Edison held 1,093 patents. His most famous line is “genius is one percent inspiration and ninety-nine percent perspiration.” For me, the ratio is inverted. Ideas arrive constantly. They always have. The real work, the thing that took years and nearly broke me, was synthesis: taking a hundred expert perspectives from every subdomain of digital marketing and recognising that they all describe different views of the same system, then building the platform that proves it.
Up until the last year, I was on my own. Trying to bring all the ideas together was a huge struggle. I’d generally manage it on a plane, bus, or train (I love those long-haul trips because I can’t work properly, bad or no internet). So I’d sit with my eyes closed and think. That’s when all the ideas came. And when they came, I’d write them down desperately fast so I wouldn’t forget, then sit with my eyes closed and think again, open my eyes, write some more. Rinse and repeat. On one trip I went around the world twice (once the “wrong way round,” landing before I took off, from LA to Sydney). The worst jetlag I have ever had. Glad I did it though.
Edison built Menlo Park, the first industrial research laboratory: a machine for producing inventions. Kalicube Pro is my Menlo Park. The platform is the invention that produces inventions. Everything else is a conference talk.
Three roles, zero redundancy, and the order is the chronological truth
Holmes investigated, Darwin synthesised, Edison built: that’s the order it happened. The podcast tour came first (the evidence gathering). The framework emerged from it (the synthesis). The platform was built to prove and scale the framework (the infrastructure).
Koray Tugberk Gubur, who independently reviewed Kalicube Proâ„¢ for Holistic SEO Digital, wrote what amounts to an Edison review: he described the platform, the tools, the data processing, the entity optimisation system. He reviewed what I built, not what I observed. When the person who owns Topical Authority in the SEO industry looks at your work and describes an engineered platform, not a theoretical framework, that tells you something about which of the three roles is doing the most visible work. The theory enables the platform. The investigation enabled the theory. But the platform is what people use, what brands pay for, and what produces results at scale.
The investigation never stopped, incidentally. Fabrice Canel at Bing is still explaining things I hadn’t understood (I had a chat with him on 6th February 2026 on rendering and the internal index format that reshaped my understanding of the Rendered gate). The day before, Ihab Rizk at Microsoft Clarity described the grounding lifecycle in detail that changed how I think about the Grounded gate. The Sherlock Holmes method isn’t a phase I went through. It’s how I work. The microphone is always on.

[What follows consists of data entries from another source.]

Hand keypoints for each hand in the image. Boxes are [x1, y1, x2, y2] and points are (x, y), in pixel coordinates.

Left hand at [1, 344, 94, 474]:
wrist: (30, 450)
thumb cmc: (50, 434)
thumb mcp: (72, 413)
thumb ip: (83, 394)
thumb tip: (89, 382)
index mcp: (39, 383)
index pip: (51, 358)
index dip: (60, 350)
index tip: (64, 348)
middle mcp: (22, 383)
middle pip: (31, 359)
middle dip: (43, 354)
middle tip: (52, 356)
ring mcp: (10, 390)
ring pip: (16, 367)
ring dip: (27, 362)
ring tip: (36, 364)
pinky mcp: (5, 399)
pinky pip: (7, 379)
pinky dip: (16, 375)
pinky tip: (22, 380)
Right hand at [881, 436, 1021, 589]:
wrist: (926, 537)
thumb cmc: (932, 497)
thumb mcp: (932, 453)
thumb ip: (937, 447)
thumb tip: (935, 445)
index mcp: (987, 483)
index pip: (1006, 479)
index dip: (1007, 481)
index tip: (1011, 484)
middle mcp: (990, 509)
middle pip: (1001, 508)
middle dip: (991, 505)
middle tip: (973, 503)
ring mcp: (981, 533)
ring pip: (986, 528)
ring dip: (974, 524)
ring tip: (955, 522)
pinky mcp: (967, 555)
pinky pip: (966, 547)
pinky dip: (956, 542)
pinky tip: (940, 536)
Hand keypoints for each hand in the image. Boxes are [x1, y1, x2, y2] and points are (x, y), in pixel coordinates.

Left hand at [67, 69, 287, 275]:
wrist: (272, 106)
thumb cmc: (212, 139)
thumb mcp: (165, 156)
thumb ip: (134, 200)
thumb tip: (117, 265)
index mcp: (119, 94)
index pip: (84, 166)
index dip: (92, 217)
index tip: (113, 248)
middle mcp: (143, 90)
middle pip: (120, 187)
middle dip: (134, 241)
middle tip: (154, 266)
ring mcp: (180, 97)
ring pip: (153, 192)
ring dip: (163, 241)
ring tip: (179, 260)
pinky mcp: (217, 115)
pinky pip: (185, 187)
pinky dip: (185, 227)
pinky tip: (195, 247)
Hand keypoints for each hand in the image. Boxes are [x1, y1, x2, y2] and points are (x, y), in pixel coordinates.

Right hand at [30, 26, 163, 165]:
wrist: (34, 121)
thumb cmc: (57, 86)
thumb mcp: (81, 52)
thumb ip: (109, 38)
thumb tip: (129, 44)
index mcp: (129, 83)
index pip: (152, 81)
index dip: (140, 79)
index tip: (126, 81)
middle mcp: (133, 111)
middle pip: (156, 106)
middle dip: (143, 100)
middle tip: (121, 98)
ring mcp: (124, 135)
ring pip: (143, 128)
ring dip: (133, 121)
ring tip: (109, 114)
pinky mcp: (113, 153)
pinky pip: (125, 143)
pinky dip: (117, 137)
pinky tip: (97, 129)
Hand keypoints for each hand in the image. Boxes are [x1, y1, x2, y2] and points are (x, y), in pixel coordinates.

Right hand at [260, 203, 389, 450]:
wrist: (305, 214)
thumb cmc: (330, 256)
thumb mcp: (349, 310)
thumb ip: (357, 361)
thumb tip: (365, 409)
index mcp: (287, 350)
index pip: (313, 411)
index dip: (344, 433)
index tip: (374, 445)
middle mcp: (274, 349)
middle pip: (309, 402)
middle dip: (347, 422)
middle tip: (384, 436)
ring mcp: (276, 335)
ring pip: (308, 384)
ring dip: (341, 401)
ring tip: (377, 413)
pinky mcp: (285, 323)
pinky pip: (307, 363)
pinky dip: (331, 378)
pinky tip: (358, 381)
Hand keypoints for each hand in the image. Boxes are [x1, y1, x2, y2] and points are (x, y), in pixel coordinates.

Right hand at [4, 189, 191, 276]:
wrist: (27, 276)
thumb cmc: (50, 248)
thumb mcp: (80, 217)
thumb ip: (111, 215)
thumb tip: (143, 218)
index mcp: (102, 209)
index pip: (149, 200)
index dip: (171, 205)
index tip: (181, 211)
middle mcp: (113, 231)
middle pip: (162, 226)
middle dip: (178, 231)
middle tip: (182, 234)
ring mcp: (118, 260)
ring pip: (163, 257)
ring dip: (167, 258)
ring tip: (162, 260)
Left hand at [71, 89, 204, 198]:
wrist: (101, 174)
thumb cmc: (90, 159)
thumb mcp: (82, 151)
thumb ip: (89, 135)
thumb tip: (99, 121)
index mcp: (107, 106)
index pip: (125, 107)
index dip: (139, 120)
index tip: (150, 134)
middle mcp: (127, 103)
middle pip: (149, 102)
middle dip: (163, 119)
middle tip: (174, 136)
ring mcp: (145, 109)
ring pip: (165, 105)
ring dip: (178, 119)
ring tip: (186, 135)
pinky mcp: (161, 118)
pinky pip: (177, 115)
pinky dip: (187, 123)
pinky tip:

Darwin’s finches are still evolving. The pipeline had nine stages when I first wrote this article, and now it has ten gates (it gained the Recruited gate between Annotated and Grounded, and Conversion sharpened into Won). The framework accommodates that because it was built from evidence, not from a hypothesis I needed to defend. Holmes follows the evidence, Darwin lets the pattern emerge, Edison builds the infrastructure that makes it useful: three roles, one person, and the order matters.